Poisoned by men in need of some love Curated by Elena Filipovic WIELS, Contemporary Art Center, Brussels 7 September 2013 – 5 January 2014
Petrit Halilaj (b. 1986 in Kostërrc) was too young to remember the Berlin Wall falling but just old enough to remember all too well what came in its wake in what quickly became the ‘former’ Yugoslavia: ethnic conflict, war, forced exile, corruption, loss. Having fled with his family to a refugee camp as a young boy during the conflict in Kosovo, Halilaj’s history is as inseparable from war and exodus as is his oeuvre. Much as he may mine his experience, he rejects pathos or nostalgia for something at once far more optimistic, materially complex, politically resonant and, ultimately, critical. From the start, his use of commonplace materials and childhood memories has been an attempt to understand what such notions as ‘home’, ‘nation’ and ‘cultural identity’ could mean. His frequent combinations of earth, rubble, wood slats, live chickens and delicate drawings evoke a world at once intimately personal and utopian, all while revealing the inevitable realities of a far wider sociopolitical sphere. A bit like Joseph Beuys’s felt and fat, Halilaj’s mnemotechny of homeland and homelessness is not documentary, strictly speaking, but it is not romantic either. Instead, it walks an elegant tightrope between memory and actuality, the ingenuous and the fictive, the infinitely personal and commonly shared experience.

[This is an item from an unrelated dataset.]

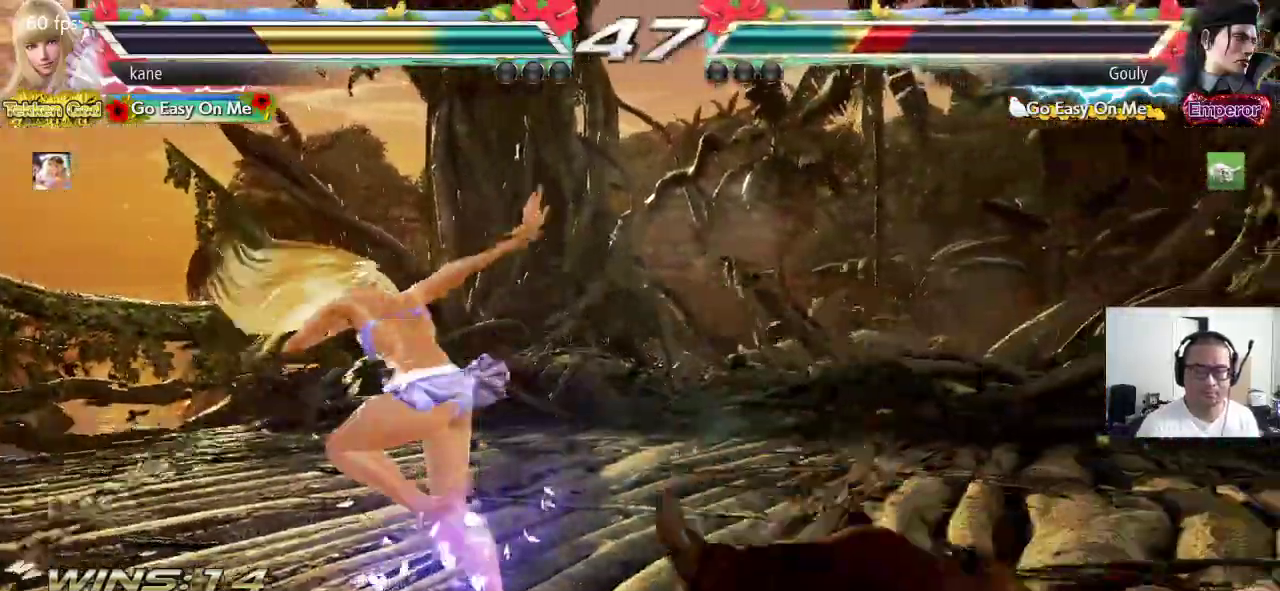
Gameplay with a controller (arcade stick); each line is a JSON object with the inputs held at the frame after it. "events" lists button and stick changes between this image and that frame as [ms after this image, input, new state], when the widget could be followed in between. Not read: L3 R3.
{"buttons": ["SQUARE"], "left_stick": "right", "events": [[50, "SQUARE", "up"], [117, "left_stick", "right"], [183, "left_stick", "center"], [267, "left_stick", "right"], [383, "CIRCLE", "down"], [383, "CROSS", "down"], [433, "CIRCLE", "up"], [433, "CROSS", "up"], [500, "SQUARE", "down"]]}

For the artist’s first exhibition in Belgium and his largest solo show to date, Halilaj extends his ongoing excavation of the Natural History Museum in Kosovo, a formerly remarkable and well-loved place before splintered nationalisms disintegrated what was once called Yugoslavia. At WIELS, he presents a vast, new installation comprised of a film that portrays the state of the ‘lost’ museum, along with a series of hand-sculpted copies of its animal remnants, based on a collection of found photographs and documents portraying the state they were in before they were removed to make way for a more nationalistic display of folk tradition and heritage instead. Halilaj’s new project attempts to give the museum and its specimens another life and a renewed political resonance.
The exhibition is organized by WIELS Contemporary Art Centre, Brussels and is curated by Elena Filipovic. An artist book will accompany the exhibition.